Segment Start: Data excerpts
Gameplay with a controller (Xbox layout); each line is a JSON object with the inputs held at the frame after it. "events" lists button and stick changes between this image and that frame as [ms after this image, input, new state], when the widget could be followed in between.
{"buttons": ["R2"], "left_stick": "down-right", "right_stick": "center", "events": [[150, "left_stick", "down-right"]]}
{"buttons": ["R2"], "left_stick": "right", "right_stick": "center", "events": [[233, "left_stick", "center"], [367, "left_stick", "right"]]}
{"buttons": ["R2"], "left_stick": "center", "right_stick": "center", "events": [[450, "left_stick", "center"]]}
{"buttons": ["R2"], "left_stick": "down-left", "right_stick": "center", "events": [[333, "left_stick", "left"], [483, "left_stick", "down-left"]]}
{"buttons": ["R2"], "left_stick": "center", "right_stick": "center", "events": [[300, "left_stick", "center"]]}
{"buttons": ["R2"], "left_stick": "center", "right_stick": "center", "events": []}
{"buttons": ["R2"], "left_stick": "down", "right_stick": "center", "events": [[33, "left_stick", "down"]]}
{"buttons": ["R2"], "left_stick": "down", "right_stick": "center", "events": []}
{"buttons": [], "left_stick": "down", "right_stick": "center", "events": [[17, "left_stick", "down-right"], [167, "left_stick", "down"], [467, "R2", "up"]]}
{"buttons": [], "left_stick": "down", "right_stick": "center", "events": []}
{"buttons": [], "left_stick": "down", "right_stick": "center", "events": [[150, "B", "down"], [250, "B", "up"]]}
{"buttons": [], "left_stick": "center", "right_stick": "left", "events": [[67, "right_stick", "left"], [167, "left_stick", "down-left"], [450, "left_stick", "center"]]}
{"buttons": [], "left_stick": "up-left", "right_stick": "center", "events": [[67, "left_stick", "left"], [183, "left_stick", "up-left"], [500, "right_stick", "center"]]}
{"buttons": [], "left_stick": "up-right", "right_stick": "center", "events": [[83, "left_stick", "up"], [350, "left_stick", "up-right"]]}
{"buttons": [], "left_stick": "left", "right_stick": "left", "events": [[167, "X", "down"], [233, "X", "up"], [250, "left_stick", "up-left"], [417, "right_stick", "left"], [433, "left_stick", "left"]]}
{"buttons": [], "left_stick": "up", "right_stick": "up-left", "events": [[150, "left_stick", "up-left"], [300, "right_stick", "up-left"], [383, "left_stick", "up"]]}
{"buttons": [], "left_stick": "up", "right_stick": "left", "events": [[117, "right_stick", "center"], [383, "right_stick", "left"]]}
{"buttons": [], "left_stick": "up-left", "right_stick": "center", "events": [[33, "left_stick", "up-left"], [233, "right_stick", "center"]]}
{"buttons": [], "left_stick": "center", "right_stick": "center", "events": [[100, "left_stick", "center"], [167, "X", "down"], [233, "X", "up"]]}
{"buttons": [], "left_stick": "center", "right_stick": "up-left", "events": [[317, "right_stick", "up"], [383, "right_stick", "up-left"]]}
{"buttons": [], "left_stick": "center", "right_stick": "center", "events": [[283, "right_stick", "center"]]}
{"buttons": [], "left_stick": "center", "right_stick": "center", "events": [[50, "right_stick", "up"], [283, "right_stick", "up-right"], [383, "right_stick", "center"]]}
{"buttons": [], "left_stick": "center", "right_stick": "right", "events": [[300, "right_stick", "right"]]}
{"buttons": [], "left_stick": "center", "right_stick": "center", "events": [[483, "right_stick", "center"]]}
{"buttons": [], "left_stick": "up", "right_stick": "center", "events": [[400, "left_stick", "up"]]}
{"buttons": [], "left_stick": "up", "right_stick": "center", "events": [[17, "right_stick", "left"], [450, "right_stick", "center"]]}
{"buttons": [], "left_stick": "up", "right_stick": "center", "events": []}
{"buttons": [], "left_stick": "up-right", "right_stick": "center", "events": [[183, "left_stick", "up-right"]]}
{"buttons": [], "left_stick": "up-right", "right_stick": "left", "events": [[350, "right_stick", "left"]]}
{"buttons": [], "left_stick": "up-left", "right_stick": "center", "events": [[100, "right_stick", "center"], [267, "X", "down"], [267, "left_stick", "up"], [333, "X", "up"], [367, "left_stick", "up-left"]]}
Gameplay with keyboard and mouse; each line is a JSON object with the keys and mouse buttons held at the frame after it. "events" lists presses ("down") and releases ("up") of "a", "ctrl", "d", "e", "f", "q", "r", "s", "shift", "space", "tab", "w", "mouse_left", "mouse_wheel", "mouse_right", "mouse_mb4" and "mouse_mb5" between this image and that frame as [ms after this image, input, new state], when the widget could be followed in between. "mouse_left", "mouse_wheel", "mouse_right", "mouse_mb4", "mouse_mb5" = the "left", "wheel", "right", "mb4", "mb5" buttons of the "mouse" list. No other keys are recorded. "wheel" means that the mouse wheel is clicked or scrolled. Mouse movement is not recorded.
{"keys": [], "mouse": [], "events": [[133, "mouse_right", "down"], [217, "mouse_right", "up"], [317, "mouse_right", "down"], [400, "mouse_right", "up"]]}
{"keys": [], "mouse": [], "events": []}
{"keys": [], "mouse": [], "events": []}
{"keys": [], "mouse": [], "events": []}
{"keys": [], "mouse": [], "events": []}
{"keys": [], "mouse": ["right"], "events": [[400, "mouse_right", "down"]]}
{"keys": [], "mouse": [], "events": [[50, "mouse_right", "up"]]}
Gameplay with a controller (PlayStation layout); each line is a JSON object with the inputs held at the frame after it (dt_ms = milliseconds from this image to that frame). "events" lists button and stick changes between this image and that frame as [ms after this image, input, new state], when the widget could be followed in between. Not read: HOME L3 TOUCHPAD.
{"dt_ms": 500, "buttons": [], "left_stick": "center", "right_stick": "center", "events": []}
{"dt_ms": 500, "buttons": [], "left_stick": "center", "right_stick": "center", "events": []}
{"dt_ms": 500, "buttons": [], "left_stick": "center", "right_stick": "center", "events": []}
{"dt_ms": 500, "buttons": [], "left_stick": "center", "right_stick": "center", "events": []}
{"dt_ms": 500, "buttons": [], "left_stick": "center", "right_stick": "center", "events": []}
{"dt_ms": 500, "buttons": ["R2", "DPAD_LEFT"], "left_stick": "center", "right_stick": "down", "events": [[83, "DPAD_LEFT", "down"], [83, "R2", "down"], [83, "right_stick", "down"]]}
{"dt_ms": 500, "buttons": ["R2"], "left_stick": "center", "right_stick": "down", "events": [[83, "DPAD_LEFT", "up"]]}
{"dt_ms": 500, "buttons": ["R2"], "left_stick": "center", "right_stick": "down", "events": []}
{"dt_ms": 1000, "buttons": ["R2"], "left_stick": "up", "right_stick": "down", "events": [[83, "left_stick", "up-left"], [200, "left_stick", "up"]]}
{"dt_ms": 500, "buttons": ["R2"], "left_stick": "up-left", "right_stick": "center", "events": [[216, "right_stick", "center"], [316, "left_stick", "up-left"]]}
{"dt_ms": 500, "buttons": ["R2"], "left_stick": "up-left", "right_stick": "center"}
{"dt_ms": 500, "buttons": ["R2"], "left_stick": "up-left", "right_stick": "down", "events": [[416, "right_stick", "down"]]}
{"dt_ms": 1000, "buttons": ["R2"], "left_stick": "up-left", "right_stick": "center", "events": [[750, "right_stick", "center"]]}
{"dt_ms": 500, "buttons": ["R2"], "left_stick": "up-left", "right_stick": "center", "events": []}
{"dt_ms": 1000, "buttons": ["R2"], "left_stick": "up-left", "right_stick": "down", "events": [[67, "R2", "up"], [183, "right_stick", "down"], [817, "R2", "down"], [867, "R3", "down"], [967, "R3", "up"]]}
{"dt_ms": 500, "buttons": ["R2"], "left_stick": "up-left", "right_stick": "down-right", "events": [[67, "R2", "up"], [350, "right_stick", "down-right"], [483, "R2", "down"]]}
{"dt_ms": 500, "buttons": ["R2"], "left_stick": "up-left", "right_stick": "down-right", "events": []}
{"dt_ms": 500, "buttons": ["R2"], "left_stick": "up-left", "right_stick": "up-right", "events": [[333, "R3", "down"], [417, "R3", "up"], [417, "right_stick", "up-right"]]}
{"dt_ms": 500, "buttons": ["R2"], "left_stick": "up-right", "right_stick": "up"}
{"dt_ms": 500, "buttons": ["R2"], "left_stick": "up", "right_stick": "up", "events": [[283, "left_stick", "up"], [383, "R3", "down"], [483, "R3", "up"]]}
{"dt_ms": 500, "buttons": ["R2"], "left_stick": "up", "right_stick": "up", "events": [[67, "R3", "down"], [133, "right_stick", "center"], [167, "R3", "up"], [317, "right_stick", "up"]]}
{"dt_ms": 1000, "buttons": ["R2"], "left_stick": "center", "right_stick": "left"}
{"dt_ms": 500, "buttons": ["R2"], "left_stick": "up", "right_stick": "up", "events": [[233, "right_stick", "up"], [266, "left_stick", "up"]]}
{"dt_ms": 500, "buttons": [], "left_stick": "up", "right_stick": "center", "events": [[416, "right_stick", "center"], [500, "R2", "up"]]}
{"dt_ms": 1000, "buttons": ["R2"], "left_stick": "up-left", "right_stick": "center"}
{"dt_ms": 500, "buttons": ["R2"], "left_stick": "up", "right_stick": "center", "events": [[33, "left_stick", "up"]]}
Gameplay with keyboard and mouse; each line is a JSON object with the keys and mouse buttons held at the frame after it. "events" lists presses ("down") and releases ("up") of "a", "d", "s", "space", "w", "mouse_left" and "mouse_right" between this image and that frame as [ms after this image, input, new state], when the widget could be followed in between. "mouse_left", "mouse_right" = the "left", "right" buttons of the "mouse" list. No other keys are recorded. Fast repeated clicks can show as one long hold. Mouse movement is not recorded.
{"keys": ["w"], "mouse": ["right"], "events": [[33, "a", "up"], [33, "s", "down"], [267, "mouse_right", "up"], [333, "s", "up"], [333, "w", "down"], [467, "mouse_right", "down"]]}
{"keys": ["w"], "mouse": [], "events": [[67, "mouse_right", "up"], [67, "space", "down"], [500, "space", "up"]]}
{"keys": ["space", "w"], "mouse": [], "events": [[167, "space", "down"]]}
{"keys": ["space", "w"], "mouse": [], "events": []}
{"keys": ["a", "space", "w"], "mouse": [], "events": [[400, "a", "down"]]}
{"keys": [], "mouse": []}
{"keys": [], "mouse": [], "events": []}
Segment End: Data excerpts
» Problem requirements: Only the lines holding the string "JSON" are needed; copy each of them from the material above.

» Response for this exercise:
Gameplay with a controller (Xbox layout); each line is a JSON object with the inputs held at the frame after it. "events" lists button and stick changes between this image and that frame as [ms after this image, input, new state], when the widget could be followed in between.
Gameplay with keyboard and mouse; each line is a JSON object with the keys and mouse buttons held at the frame after it. "events" lists presses ("down") and releases ("up") of "a", "ctrl", "d", "e", "f", "q", "r", "s", "shift", "space", "tab", "w", "mouse_left", "mouse_wheel", "mouse_right", "mouse_mb4" and "mouse_mb5" between this image and that frame as [ms after this image, input, new state], when the widget could be followed in between. "mouse_left", "mouse_wheel", "mouse_right", "mouse_mb4", "mouse_mb5" = the "left", "wheel", "right", "mb4", "mb5" buttons of the "mouse" list. No other keys are recorded. "wheel" means that the mouse wheel is clicked or scrolled. Mouse movement is not recorded.
Gameplay with a controller (PlayStation layout); each line is a JSON object with the inputs held at the frame after it (dt_ms = milliseconds from this image to that frame). "events" lists button and stick changes between this image and that frame as [ms after this image, input, new state], when the widget could be followed in between. Not read: HOME L3 TOUCHPAD.
Gameplay with keyboard and mouse; each line is a JSON object with the keys and mouse buttons held at the frame after it. "events" lists presses ("down") and releases ("up") of "a", "d", "s", "space", "w", "mouse_left" and "mouse_right" between this image and that frame as [ms after this image, input, new state], when the widget could be followed in between. "mouse_left", "mouse_right" = the "left", "right" buttons of the "mouse" list. No other keys are recorded. Fast repeated clicks can show as one long hold. Mouse movement is not recorded.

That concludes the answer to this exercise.